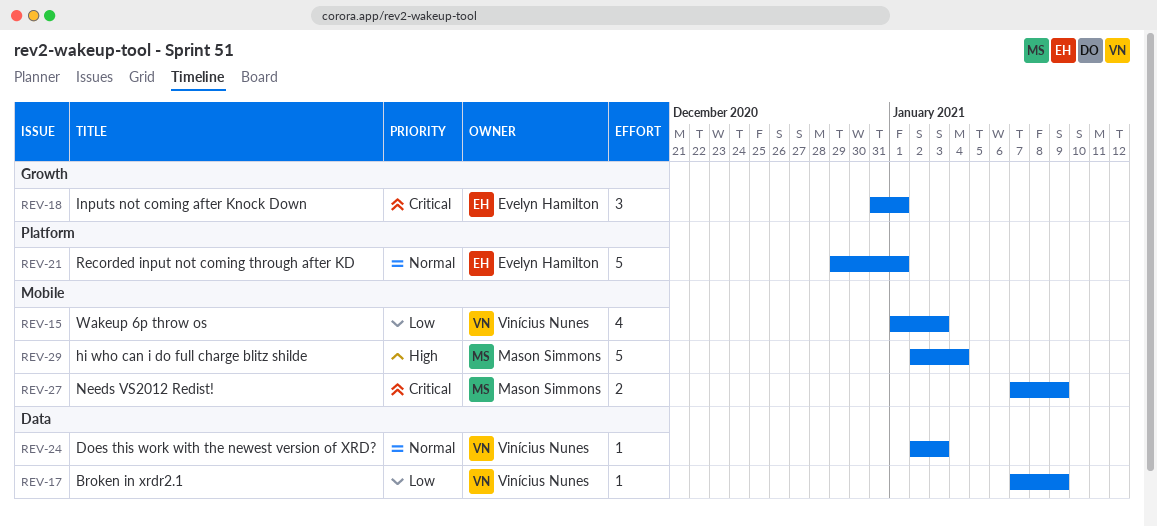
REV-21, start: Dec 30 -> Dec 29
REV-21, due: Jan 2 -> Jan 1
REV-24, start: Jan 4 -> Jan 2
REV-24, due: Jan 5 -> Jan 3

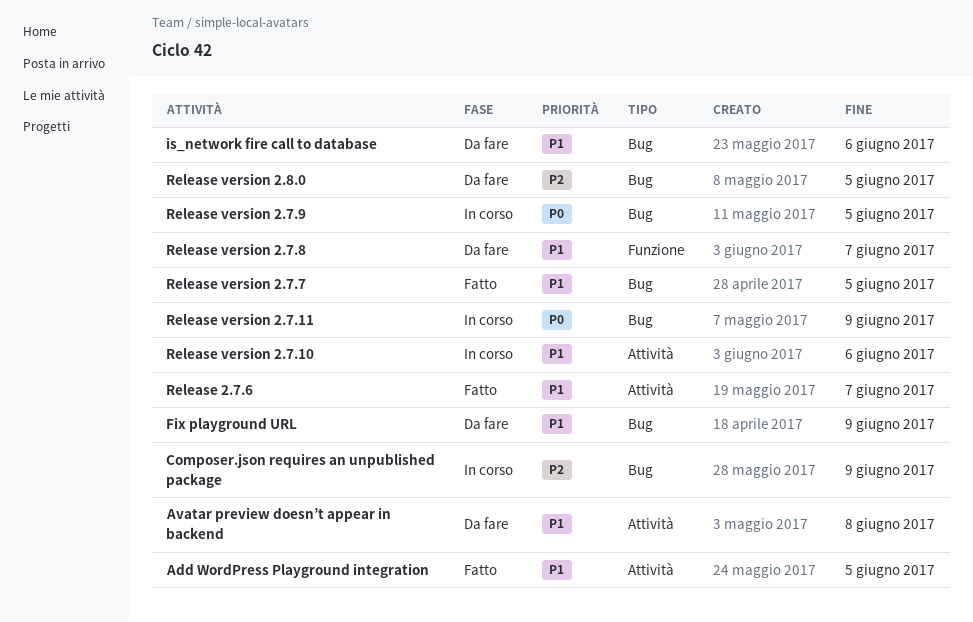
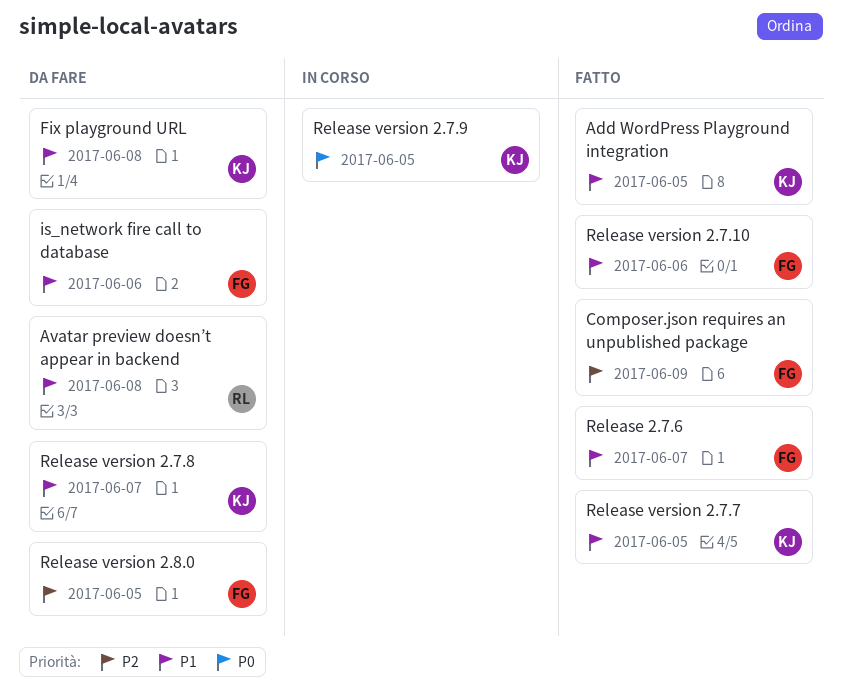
Composer.json requires an unpublished package, status: In corso -> Fatto
Fix playground URL, due: Jun 9 -> Jun 8
Release version 2.7.10, status: In corso -> Fatto
Release version 2.7.11: present -> none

☆ ☆ ☆ ☆ ☆ ☆ ☆

- About this task
Which of the lines above include the string "status"? Pick them out and copy them.

- Result of the task
Composer.json requires an unpublished package, status: In corso -> Fatto
Release version 2.7.10, status: In corso -> Fatto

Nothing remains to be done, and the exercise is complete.